Information provided:
┌────────

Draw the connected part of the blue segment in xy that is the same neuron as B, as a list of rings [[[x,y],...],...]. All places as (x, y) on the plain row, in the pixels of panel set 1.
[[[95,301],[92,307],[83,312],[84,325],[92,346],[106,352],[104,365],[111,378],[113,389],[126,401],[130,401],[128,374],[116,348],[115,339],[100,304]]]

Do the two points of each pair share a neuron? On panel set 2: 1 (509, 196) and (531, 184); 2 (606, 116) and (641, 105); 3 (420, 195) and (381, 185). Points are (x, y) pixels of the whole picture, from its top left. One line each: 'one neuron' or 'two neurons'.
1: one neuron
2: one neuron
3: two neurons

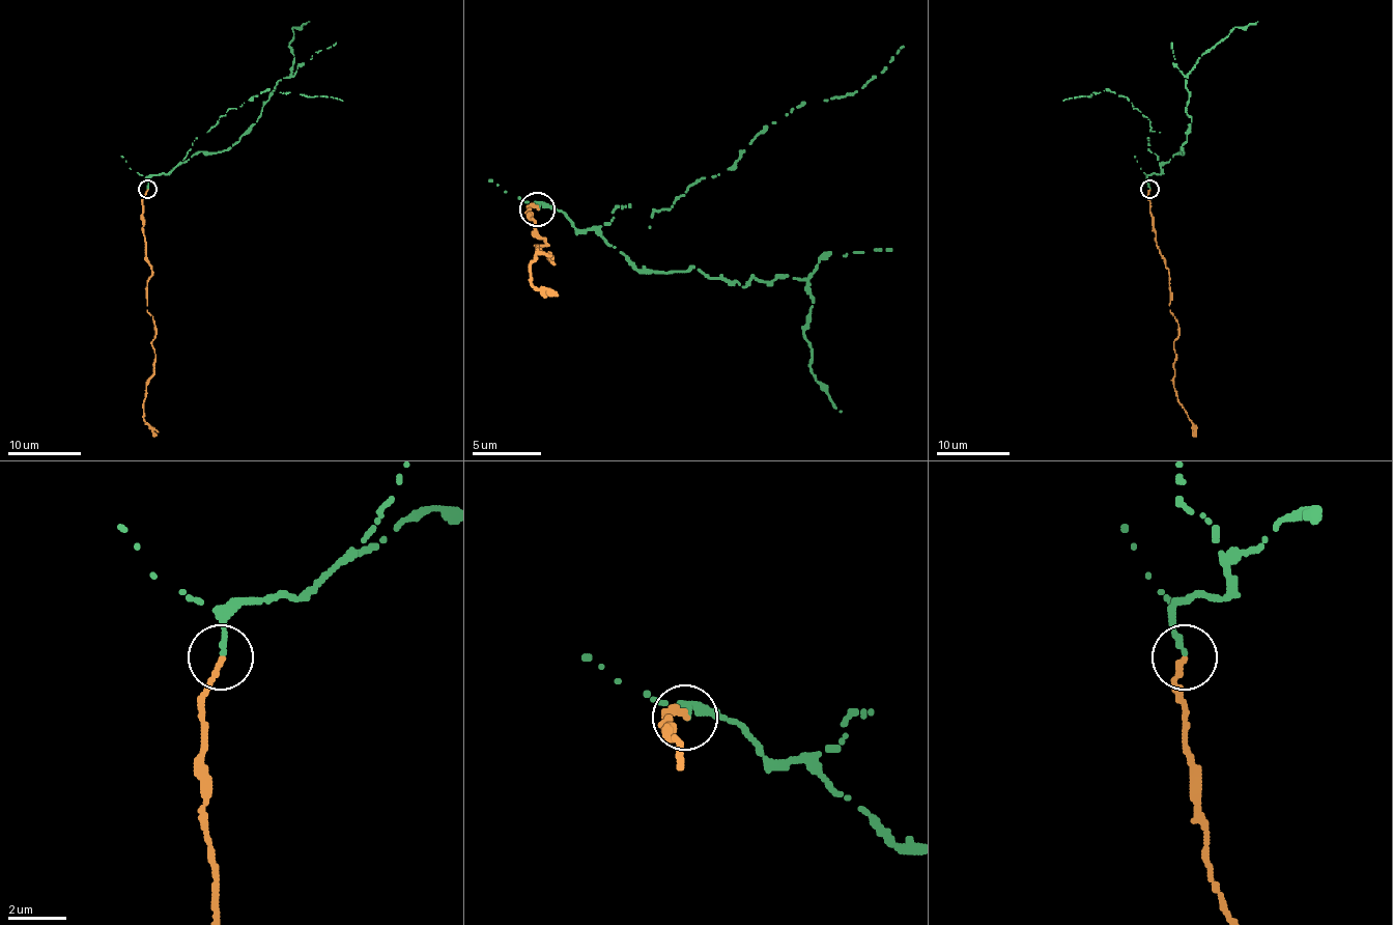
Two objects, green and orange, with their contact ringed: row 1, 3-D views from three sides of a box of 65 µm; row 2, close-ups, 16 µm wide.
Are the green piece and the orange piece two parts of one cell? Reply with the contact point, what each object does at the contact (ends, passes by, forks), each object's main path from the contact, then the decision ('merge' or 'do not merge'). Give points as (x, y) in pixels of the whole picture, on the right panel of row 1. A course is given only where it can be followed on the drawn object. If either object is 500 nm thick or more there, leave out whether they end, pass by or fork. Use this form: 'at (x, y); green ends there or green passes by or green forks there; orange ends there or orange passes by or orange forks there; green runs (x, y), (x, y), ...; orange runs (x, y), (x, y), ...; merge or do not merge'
at (1149, 189); green ends there; orange ends there; green runs (1149, 189), (1149, 175), (1183, 151), (1192, 122), (1186, 76), (1195, 61), (1234, 28), (1258, 21); orange runs (1149, 189), (1152, 225), (1168, 270), (1169, 312), (1178, 325), (1178, 336), (1173, 341), (1173, 386), (1195, 436); do not merge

└────────

Work task:
Transcribe the listing in full and omit the pictures.

Worked solution:
Draw the connected part of the blue segment in xy that is the same neuron as B, as a list of rings [[[x,y],...],...]. All places as (x, y) on the plain row, in the pixels of panel set 1.
[[[95,301],[92,307],[83,312],[84,325],[92,346],[106,352],[104,365],[111,378],[113,389],[126,401],[130,401],[128,374],[116,348],[115,339],[100,304]]]

Do the two points of each pair share a neuron? On panel set 2: 1 (509, 196) and (531, 184); 2 (606, 116) and (641, 105); 3 (420, 195) and (381, 185). Points are (x, y) pixels of the whole picture, from its top left. One line each: 'one neuron' or 'two neurons'.
1: one neuron
2: one neuron
3: two neurons

Two objects, green and orange, with their contact ringed: row 1, 3-D views from three sides of a box of 65 µm; row 2, close-ups, 16 µm wide.
Are the green piece and the orange piece two parts of one cell? Reply with the contact point, what each object does at the contact (ends, passes by, forks), each object's main path from the contact, then the decision ('merge' or 'do not merge'). Give points as (x, y) in pixels of the whole picture, on the right panel of row 1. A course is given only where it can be followed on the drawn object. If either object is 500 nm thick or more there, leave out whether they end, pass by or fork. Use this form: 'at (x, y); green ends there or green passes by or green forks there; orange ends there or orange passes by or orange forks there; green runs (x, y), (x, y), ...; orange runs (x, y), (x, y), ...; merge or do not merge'
at (1149, 189); green ends there; orange ends there; green runs (1149, 189), (1149, 175), (1183, 151), (1192, 122), (1186, 76), (1195, 61), (1234, 28), (1258, 21); orange runs (1149, 189), (1152, 225), (1168, 270), (1169, 312), (1178, 325), (1178, 336), (1173, 341), (1173, 386), (1195, 436); do not merge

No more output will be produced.